The possible existence of a trend in the empirical data can also be examined in relation to a particular metapopulation model. First obtain parameter estimates assuming quasi-stability, then perform a number of simulations starting from the first empirically observed patch occupancy pattern. Next examine whether the observed dynamics fall within the 95% confidence limits of the predicted dynamics. This is depicted in Fig. 7. If the observed dynamics fall out of the 95% confidence limits of predicted dynamics (as computed from a large number of simulation runs), then the model is unlikely to produce dynamics that correspond to observed dynamics. Unfortunately, there are several possible causes for this situation to occur. There may be a trend in the observed data, but it is also possible that regional stochasticity is amplifying observed dynamics or that the model structure is incomplete or wrong. Note also that the fit of a metapopulation model to data cannot be measured by a mere correspondence between observed and predicted p-values, as p is an aggregate measure of metapopulation dynamics. The correct thing to do is to examine the fit between the observed and predicted patterns of occupancy (see Moilanen et al. 1998). However, if the model is unable to produce fluctuations in p similar to those that have been observed empirically, then something is surely wrong with the model or its parameterization.

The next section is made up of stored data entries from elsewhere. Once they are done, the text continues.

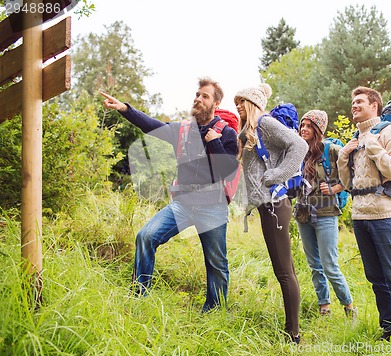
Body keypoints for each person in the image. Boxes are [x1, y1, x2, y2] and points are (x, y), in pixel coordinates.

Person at [100, 77, 239, 313]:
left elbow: (227, 170)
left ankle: (215, 311)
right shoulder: (182, 129)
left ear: (215, 103)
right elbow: (151, 125)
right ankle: (139, 296)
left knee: (217, 263)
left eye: (205, 96)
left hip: (212, 207)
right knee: (146, 236)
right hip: (183, 203)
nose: (198, 99)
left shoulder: (226, 134)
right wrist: (125, 109)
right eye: (197, 94)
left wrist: (214, 143)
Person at [337, 86, 391, 341]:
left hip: (386, 215)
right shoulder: (355, 138)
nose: (354, 105)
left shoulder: (389, 132)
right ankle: (389, 327)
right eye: (353, 102)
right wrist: (343, 156)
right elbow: (348, 184)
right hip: (361, 217)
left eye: (359, 101)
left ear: (374, 105)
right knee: (375, 277)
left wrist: (373, 146)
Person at [234, 83, 308, 344]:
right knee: (285, 269)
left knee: (284, 271)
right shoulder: (251, 131)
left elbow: (299, 146)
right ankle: (293, 329)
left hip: (275, 205)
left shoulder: (265, 122)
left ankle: (293, 336)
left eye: (242, 101)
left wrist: (277, 174)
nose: (238, 106)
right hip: (270, 206)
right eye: (236, 102)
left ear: (253, 103)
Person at [293, 110, 357, 318]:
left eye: (309, 126)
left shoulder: (331, 150)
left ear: (318, 129)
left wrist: (337, 188)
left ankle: (349, 307)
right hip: (303, 214)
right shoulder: (299, 151)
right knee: (314, 265)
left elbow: (356, 171)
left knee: (329, 265)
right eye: (303, 125)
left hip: (326, 214)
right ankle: (324, 307)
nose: (304, 129)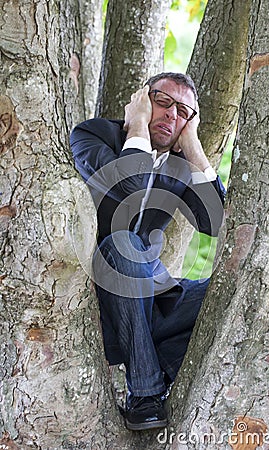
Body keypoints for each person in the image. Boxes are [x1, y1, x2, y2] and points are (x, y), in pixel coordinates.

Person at [70, 72, 226, 431]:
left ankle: (154, 366)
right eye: (163, 102)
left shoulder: (178, 166)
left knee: (223, 293)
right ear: (141, 98)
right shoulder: (93, 135)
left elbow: (217, 224)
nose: (172, 115)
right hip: (98, 305)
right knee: (123, 245)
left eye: (184, 112)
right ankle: (144, 394)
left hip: (152, 305)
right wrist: (138, 126)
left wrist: (194, 147)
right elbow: (125, 188)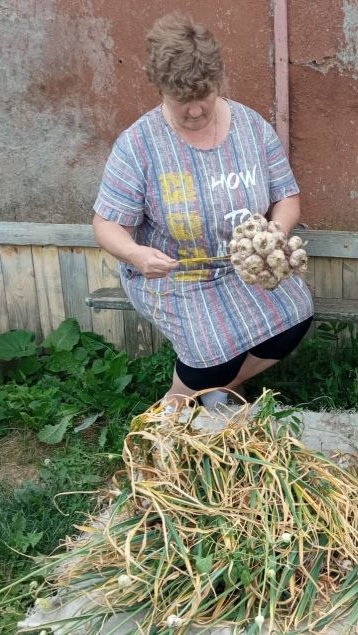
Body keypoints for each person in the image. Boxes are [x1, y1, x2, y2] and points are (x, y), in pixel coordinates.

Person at [92, 13, 313, 409]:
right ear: (161, 89)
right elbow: (107, 224)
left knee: (296, 315)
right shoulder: (139, 146)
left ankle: (220, 387)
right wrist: (136, 254)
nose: (195, 111)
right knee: (211, 348)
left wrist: (271, 237)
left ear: (218, 82)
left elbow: (287, 198)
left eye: (204, 98)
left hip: (242, 266)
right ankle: (172, 410)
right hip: (178, 274)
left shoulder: (252, 128)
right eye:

The truly important question is not whether there is a trend in the data, but rather whether the metapopulation is persistent or not. For example, the metapopulation may be endangered merely because of its small size, even if the empirical data does not show a distinct declining trend. Also, a strong short-term declining trend may be caused by regular extinction-colonization stochasticity and regional stochasticity, and it will be difficult to prove statistically the existence of a trend from only a few years of data. Even so, strong short-term fluctuations indicate a large amplitude in the fluctuations of the proportion of occupied patches, which itself may be an indication of susceptibility to metapopulation extinction. In summary, sensitivity analysis, combined with the most informed choice of metapopulation model structure and parameterization, is the correct tool for investigating metapopulation persistence.